Сам над собой смеялся: и кого ради разыгрываю эту пантомиму? Нельзя же верить в кознодейство тайных сил, в шпионов всюду? Однако эта мысль, которой он сперва себя смешил, стала неотвязной. Правда, даже в самые скверные свои минуты страха и дурных предчувствий он не верил, что за этим заговором стоят люди. Даже случайные феномены могут сложиться в такой рисунок, который, уж тем одним, что существует, оказывает некое влияние, влечет некие следствия. Так рассуждал он, а потом тревожился еще сильней. Враг осязаемый — еще бы куда ни шло, но этот, огромный, без лица… Когда расспрашивал соседей Винклемана, ответом ему было одно молчанье. Ближайший сосед, замочный мастер, великан с пшеничной гривой и покалеченной ногой, долго на него смотрел, двигая челюстями, потом отвернулся, бросив:
— У нас своих делов хватает, в чужие не залазим, господин хороший.
Кеплер смотрел в спину скоту, пока тот, ковыляя, не скрылся у себя за дверью, а потом он думал о юной, пухленькой жене еврея, думал, покуда разум не замкнулся, не в силах вынести того, что ему рисовалось.
Но вот однажды что-то сместилось, почти доступно слуху лязгнув шестеренками и рычагами, и была, кажется, предпринята попытка возместить его утрату.
Он еще издали узнал его по походке, по трудной раскачке, по ныркам, как будто каждым шагом он причудливо готовит сопротивляющийся воздух, чтобы после осторожно в него вступить. И сразу всплыло: кишит людом зала Бенатека, ему говорят вкрадчиво: «Вас просят пожаловать, сударь», улыбается большая голова на блюде грязных кружев, рука челюстью ящера прихватывает угол хозяйского стола. Но что-то в нем изменилось. Еще мучительнее стала поступь, и, ведя в поводу пегенького пони, он как-то судорожно сжимал пясть и странно наклонял лицо.

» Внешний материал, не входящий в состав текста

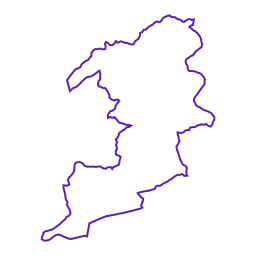 outline of Nova Iguaçu, Rio de Janeiro, Brazil
{"feature_id": "56859067B7760625819134", "entity_name": "Nova Iguaçu", "entity_type": "district", "adm_level": 2, "iso_a3": "BRA", "parent_name": "Brazil", "parent_adm1": "Rio de Janeiro", "projection": "natural_earth1", "projection_center": [-43.514, -22.696], "detail": "fine", "context": "isolated", "style": "outline", "palette": "violet", "viewbox_px": 256, "rotation_deg": 0, "n_neighbors": 0, "source": "geoboundaries", "source_scale": "gbopen_adm2", "svg_char_len": 4244}
<svg xmlns="http://www.w3.org/2000/svg" viewBox="0 0 256 256"><path d="M214.3,119.7L214.3,117.0L212.7,115.0L211.1,113.0L208.4,111.6L205.6,110.6L203.0,109.6L201.6,108.7L199.7,107.2L197.3,106.3L195.9,104.9L194.9,102.8L193.9,100.8L194.1,98.4L195.2,96.8L196.4,95.3L197.7,93.5L199.1,91.5L200.7,89.3L202.3,87.1L204.4,84.4L204.6,82.3L204.8,79.4L203.8,77.1L202.0,75.0L200.5,73.6L198.8,72.9L197.2,72.4L195.3,71.6L192.9,71.0L190.6,71.1L188.7,70.7L187.6,68.3L187.6,66.0L186.4,64.1L185.6,61.2L186.1,59.4L187.8,58.1L189.6,57.2L190.8,56.0L192.7,55.5L194.3,53.6L195.7,51.4L197.9,49.8L200.1,48.1L201.7,46.7L202.2,44.2L201.4,42.0L201.2,39.8L200.2,37.0L198.4,34.4L197.3,32.9L195.6,31.6L193.7,30.5L191.4,28.6L189.4,26.9L190.6,25.7L193.0,25.0L193.8,19.4L191.9,20.0L190.4,19.2L188.3,19.3L186.1,20.4L184.0,22.1L182.2,21.4L180.9,19.8L178.3,19.4L176.2,18.2L174.5,17.1L171.8,17.1L169.4,15.4L166.2,16.3L164.1,17.5L162.7,18.5L161.6,20.4L159.8,22.2L157.7,21.6L155.5,22.0L153.5,23.9L151.6,25.1L149.0,26.6L147.4,28.1L145.6,29.7L143.6,29.8L142.2,32.1L140.1,33.0L139.9,35.8L138.3,38.9L136.6,40.1L135.1,41.3L133.7,44.1L131.8,44.5L129.5,44.0L127.3,43.0L125.1,42.8L123.1,42.0L120.5,41.3L117.9,42.8L115.8,41.1L115.0,42.8L113.6,44.3L112.0,45.2L110.1,45.1L108.1,43.2L106.0,41.9L104.9,43.7L105.7,46.3L105.3,49.1L103.2,49.4L100.9,48.6L99.2,48.8L97.2,49.1L95.2,49.1L93.0,50.7L91.4,53.0L91.4,55.8L89.6,58.0L88.1,59.9L86.1,60.8L84.1,62.3L81.7,64.1L80.5,67.0L78.3,68.3L76.1,69.1L74.6,70.3L73.0,72.3L71.0,74.7L69.5,77.0L68.2,78.5L67.1,80.1L69.9,91.1L73.0,88.2L75.0,87.5L77.0,86.4L78.7,84.9L80.8,82.8L82.7,80.8L84.0,79.6L86.0,77.7L88.0,76.9L90.0,76.7L91.5,76.0L93.0,75.3L95.1,74.0L97.2,72.2L99.5,70.6L100.2,73.3L100.2,76.9L100.0,79.6L98.3,81.6L98.1,84.1L98.5,86.4L100.4,86.6L102.7,88.0L105.3,88.1L106.8,90.1L109.3,94.8L109.5,97.7L111.8,99.6L113.8,100.5L116.0,99.8L117.9,99.7L119.3,100.9L117.5,103.1L115.9,105.2L114.9,108.8L113.6,109.8L112.1,110.7L110.4,111.2L108.8,113.3L107.7,115.2L108.0,118.0L110.1,116.9L112.2,117.8L114.7,117.3L116.7,119.5L117.9,121.3L119.9,123.0L122.2,123.3L124.1,123.9L126.0,124.8L128.8,124.9L131.1,125.6L129.0,126.9L126.9,127.2L124.9,129.2L122.1,130.9L119.5,132.7L118.9,134.5L118.0,137.0L115.8,139.6L117.1,141.8L116.0,145.0L116.6,146.9L117.1,148.8L115.9,150.6L115.8,152.7L116.0,154.6L120.6,156.6L120.2,158.5L119.7,160.6L119.3,162.8L118.6,164.9L115.8,166.2L113.4,167.1L112.2,169.0L110.8,167.1L107.9,167.3L105.5,168.8L102.7,168.1L100.3,166.4L98.2,166.5L96.1,167.1L93.8,166.6L91.4,166.7L89.4,166.7L87.0,166.7L84.4,165.7L82.6,163.2L80.9,162.4L78.7,162.0L76.6,162.5L75.0,163.6L74.5,165.8L74.4,167.9L74.2,170.1L73.8,172.0L72.2,174.1L70.7,175.9L69.2,177.4L67.9,179.9L68.8,182.5L69.4,184.5L67.0,185.7L63.5,185.3L63.5,187.9L64.4,191.5L65.3,195.1L65.4,197.3L66.0,199.6L67.5,201.8L67.0,205.1L68.7,208.0L69.8,210.2L70.4,212.5L70.2,214.5L68.6,215.9L66.5,216.9L65.4,219.1L62.9,221.1L61.6,222.4L60.1,223.9L58.2,225.2L56.4,226.7L54.4,228.1L52.5,229.4L50.0,230.2L47.6,230.8L44.9,231.5L43.5,232.8L42.6,235.8L41.7,239.2L44.1,240.6L46.3,240.6L48.2,240.2L50.0,239.4L51.6,238.2L53.5,236.6L55.7,235.2L58.1,234.5L60.2,235.1L62.0,235.8L63.6,236.6L65.4,237.4L68.1,238.4L70.7,239.0L72.9,238.6L74.8,238.1L77.3,237.5L79.8,236.9L81.5,236.5L83.4,236.0L85.4,236.0L87.0,236.4L87.6,233.2L88.0,231.2L89.4,223.3L101.2,218.2L103.0,217.5L105.6,216.4L116.5,214.3L118.6,213.8L121.7,213.2L126.5,212.2L140.1,208.7L142.3,207.6L141.1,205.6L142.1,203.5L142.8,200.9L143.1,198.6L140.8,196.9L139.0,194.9L137.7,193.1L139.3,192.5L141.1,192.1L143.1,191.6L145.1,191.2L146.8,190.9L148.9,190.7L151.3,189.9L153.1,189.5L154.7,188.9L155.8,186.6L157.7,185.6L159.8,185.9L161.9,184.6L163.9,183.1L165.7,182.5L167.5,181.7L169.0,180.3L171.2,179.2L173.1,177.7L174.9,176.2L177.3,175.0L179.9,174.8L182.4,174.1L184.4,175.9L187.3,175.7L186.4,173.9L186.4,171.1L186.8,167.6L185.4,165.8L183.1,164.7L181.9,163.0L180.7,160.3L179.7,158.0L179.0,155.6L178.1,152.8L176.8,149.2L176.5,146.2L178.1,144.0L179.4,141.1L178.7,138.5L178.5,136.2L177.7,134.6L177.7,132.4L181.0,133.0L183.2,132.4L185.1,130.7L187.4,130.0L189.1,130.0L190.0,127.6L192.3,127.2L194.2,127.1L195.9,126.6L197.7,125.3L199.7,125.0L201.8,124.2L203.7,124.8L206.1,124.0L208.5,125.9L210.7,126.6L212.3,124.6L212.9,122.1L214.3,119.7Z" fill="none" stroke="#5b21b6" stroke-width="2"/></svg>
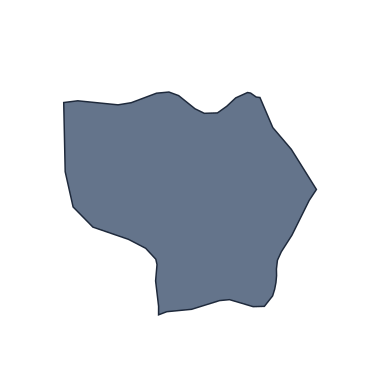 SVG path tracing the border of Kalinga, rotated 66°
{"feature_id": "PHL-4931", "entity_name": "Kalinga", "entity_type": "Province", "adm_level": 1, "iso_a3": "PHL", "parent_name": "Philippines", "parent_adm1": "", "projection": "natural_earth1", "projection_center": [121.33, 17.443], "detail": "fine", "context": "isolated", "style": "filled", "palette": "slate", "viewbox_px": 384, "rotation_deg": 66, "n_neighbors": 0, "source": "natural_earth", "source_scale": "10m", "svg_char_len": 695}
<svg xmlns="http://www.w3.org/2000/svg" viewBox="0 0 384 384"><g transform="rotate(66 192 192)"><path d="M240.3,77.3L247.3,88.3L272.1,118.3L282.9,134.7L289.1,141.7L296.7,146.2L302.9,148.8L308.8,152.1L314.4,156.0L319.7,160.6L325.9,172.4L321.6,182.8L305.6,201.5L302.4,211.0L299.0,240.1L291.1,263.7L290.6,272.5L282.8,269.0L258.4,261.4L244.1,253.5L238.7,252.4L224.6,257.2L209.3,269.4L183.8,296.8L157.3,306.7L121.9,299.6L58.1,272.8L62.2,259.3L82.3,224.1L85.7,211.2L87.3,184.2L91.3,172.4L98.5,165.0L117.2,155.4L125.1,148.8L130.1,136.6L127.8,125.3L123.8,113.8L123.7,100.8L125.5,98.2L131.4,94.7L133.3,91.5L166.0,92.0L193.5,83.9L240.3,77.3Z" fill="#64748b" stroke="#1e293b" stroke-width="1.5"/></g></svg>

— Ба, господин математик, уж не вы ли? — и ощупал воздух протянутой рукой. Только ясновиденье ему и осталось, вместо глаз зияли пустые глазницы; его ослепили.
Шестнадцать лет минуло с тех пор, как они видались в последний раз — на похоронах Тихо в Праге. Йеппе ничуть не постарел. Вместе с глазами с его лица вытекло все, осталась одна только детская внимчивость, и казалось, будто поверх того, что рядом, он все вслушивается в дальнее что-то. Одет он был в нищенские лохмотья. «Маскарад, знаете», — и хихикнул. Он направлялся в Прагу. Не выказал ни малейшего удивления при встрече. Быть может, решил Кеплер, в неизменной тьме время течет иначе, и шестнадцать лет мелькнули для него, как миг.

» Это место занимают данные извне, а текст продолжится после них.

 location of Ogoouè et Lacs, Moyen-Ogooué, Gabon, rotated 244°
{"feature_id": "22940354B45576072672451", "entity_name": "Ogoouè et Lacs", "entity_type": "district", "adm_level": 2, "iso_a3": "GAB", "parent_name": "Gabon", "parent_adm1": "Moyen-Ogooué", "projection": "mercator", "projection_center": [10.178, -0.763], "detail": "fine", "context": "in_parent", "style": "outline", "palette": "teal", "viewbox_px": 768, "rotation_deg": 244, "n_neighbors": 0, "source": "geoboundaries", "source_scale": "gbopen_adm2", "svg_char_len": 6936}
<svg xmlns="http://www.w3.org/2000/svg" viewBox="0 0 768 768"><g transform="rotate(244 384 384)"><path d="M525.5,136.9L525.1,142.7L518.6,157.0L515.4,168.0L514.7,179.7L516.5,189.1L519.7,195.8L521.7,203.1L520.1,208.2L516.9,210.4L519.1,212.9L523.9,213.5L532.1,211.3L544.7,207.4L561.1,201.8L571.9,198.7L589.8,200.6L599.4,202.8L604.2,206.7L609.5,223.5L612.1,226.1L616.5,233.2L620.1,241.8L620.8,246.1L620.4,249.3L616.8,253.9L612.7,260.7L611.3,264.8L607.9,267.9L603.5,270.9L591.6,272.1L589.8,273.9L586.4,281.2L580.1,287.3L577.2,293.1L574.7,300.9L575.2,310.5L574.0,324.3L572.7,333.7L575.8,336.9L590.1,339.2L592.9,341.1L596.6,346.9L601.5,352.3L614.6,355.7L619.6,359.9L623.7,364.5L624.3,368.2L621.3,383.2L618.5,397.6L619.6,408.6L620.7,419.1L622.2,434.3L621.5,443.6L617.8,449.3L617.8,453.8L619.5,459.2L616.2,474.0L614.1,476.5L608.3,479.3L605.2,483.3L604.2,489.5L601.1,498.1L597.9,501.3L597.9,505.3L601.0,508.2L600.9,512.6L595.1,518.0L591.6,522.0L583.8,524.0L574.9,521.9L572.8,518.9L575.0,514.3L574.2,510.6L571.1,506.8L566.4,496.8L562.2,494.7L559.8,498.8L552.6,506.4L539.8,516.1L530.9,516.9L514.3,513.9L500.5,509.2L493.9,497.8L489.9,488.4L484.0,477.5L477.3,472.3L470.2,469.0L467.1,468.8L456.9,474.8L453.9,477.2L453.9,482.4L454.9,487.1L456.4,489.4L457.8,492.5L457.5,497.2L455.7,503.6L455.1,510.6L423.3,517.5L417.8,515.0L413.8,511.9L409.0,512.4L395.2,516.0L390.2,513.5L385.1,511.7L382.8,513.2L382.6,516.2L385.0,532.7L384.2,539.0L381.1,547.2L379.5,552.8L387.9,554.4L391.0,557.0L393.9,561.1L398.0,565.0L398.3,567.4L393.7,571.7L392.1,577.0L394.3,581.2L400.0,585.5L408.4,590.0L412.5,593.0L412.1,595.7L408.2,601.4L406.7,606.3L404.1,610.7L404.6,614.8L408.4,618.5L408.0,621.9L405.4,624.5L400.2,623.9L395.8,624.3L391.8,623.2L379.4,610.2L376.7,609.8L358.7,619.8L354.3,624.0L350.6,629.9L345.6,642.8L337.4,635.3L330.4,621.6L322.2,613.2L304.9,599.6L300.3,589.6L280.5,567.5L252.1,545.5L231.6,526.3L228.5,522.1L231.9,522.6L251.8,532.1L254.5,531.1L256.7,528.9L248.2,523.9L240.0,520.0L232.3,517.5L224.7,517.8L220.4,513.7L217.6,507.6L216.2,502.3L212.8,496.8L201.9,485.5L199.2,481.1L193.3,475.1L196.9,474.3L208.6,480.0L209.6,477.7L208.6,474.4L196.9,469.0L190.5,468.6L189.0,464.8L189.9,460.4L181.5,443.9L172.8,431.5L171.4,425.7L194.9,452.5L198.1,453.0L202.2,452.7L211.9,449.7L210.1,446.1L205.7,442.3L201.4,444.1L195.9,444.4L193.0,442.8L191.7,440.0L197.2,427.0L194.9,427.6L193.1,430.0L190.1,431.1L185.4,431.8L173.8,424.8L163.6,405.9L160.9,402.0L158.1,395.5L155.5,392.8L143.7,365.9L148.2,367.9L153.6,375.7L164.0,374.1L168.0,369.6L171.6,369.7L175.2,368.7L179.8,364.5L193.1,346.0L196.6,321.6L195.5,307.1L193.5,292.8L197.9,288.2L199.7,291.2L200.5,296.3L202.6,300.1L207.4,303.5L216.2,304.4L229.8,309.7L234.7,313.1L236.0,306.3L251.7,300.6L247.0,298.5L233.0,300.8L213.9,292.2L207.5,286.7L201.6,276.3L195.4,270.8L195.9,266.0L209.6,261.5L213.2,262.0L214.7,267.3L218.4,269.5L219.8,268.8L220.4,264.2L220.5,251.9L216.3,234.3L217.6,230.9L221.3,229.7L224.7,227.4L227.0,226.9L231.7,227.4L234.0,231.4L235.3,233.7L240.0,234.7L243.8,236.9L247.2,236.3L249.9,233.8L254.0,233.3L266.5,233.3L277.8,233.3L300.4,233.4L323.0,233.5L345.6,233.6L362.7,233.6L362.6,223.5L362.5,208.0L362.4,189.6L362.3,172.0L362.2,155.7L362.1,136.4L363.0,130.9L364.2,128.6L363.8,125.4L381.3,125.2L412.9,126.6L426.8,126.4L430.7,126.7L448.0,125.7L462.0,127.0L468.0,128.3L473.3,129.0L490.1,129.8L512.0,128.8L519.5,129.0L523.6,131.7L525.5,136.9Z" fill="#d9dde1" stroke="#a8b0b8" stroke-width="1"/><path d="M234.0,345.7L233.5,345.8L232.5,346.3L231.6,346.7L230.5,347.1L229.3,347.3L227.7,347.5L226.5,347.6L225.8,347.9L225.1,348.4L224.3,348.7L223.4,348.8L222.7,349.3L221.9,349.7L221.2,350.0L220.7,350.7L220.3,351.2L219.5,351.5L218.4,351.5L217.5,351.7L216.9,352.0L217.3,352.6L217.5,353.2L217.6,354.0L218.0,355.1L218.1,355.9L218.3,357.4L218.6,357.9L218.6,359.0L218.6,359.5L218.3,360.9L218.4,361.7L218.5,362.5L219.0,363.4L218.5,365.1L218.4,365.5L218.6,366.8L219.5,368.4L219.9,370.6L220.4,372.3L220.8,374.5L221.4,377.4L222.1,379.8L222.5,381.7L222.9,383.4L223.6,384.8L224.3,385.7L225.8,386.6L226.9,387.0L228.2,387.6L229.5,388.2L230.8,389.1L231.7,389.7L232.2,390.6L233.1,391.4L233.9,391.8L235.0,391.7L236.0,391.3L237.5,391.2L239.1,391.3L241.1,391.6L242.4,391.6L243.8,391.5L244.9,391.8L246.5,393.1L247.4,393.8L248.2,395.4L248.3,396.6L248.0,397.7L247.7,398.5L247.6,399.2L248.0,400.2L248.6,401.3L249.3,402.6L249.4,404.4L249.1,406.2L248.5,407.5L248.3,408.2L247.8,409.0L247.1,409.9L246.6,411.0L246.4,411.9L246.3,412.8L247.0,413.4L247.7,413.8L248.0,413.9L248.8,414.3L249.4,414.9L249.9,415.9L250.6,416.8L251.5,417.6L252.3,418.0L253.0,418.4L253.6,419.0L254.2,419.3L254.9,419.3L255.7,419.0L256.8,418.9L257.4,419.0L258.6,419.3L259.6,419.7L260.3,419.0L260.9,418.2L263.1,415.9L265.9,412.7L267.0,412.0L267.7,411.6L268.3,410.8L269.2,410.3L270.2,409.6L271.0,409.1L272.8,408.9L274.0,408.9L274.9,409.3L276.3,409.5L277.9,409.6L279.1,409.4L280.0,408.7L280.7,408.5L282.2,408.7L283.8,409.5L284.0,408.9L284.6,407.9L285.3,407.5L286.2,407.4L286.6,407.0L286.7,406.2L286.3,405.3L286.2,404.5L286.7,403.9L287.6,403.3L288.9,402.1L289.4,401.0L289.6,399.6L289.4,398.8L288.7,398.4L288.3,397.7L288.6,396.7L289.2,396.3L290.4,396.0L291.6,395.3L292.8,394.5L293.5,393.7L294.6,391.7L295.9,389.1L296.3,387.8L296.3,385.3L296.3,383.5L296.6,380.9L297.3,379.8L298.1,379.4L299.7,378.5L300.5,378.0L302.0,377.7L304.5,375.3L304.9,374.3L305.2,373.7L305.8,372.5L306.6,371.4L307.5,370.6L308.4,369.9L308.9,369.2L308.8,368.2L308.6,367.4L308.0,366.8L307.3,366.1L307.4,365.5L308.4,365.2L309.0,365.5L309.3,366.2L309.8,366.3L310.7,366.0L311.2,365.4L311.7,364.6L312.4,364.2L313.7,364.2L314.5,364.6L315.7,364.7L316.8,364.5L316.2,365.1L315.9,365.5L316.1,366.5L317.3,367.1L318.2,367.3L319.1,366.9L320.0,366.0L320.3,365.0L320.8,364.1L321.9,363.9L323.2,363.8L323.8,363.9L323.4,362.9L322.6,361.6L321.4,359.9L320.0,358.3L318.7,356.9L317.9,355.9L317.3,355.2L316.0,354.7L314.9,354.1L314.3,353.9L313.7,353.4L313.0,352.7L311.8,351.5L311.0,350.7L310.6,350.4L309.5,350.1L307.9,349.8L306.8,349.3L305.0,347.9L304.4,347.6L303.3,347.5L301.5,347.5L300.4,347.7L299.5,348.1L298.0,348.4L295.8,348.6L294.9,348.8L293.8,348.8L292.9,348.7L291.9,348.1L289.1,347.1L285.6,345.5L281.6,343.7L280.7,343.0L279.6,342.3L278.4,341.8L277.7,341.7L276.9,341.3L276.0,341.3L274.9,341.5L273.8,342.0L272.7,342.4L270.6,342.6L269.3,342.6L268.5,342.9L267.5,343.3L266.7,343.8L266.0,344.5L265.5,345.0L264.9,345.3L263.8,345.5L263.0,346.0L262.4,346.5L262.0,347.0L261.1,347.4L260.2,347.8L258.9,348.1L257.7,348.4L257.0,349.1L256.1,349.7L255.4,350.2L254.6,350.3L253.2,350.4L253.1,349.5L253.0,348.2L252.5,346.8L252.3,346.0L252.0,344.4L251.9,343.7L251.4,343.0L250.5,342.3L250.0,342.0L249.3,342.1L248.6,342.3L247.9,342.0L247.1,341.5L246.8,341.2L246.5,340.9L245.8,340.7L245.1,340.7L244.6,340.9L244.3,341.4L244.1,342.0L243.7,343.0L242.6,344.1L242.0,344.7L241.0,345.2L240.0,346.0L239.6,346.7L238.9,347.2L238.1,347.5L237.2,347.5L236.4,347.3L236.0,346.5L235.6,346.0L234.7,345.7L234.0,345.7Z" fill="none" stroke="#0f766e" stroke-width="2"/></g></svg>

Зашли в кабак на пристани. Он выбрал такой, где его не знали. Прилгнул, что тоже направляется куда-то. Сам не понимал, зачем ему понадобилось врать. Пустое склоненное к нему лицо ответило на ложь улыбкой, и он залился краской, как будто эти сморщенные раны видели его насквозь. Было тихо в кабаке. Два старика в углу дулись в домино. Хозяин принес две кружки пива. Глянул на карлика любопытно, чуть брезгливо. Кеплеру сделалось еще тошней. Следовало пригласить домой беднягу.